*Activity*.
Every record below is to be reproduced exactly.

*** Block opens ***

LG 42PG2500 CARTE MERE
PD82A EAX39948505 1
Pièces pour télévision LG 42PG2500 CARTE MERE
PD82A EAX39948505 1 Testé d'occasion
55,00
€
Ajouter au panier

*** Block closes ***

*Task result*.
LG 42PG2500 CARTE MERE
PD82A EAX39948505 1
Pièces pour télévision LG 42PG2500 CARTE MERE
PD82A EAX39948505 1 Testé d'occasion
55,00
€
Ajouter au panier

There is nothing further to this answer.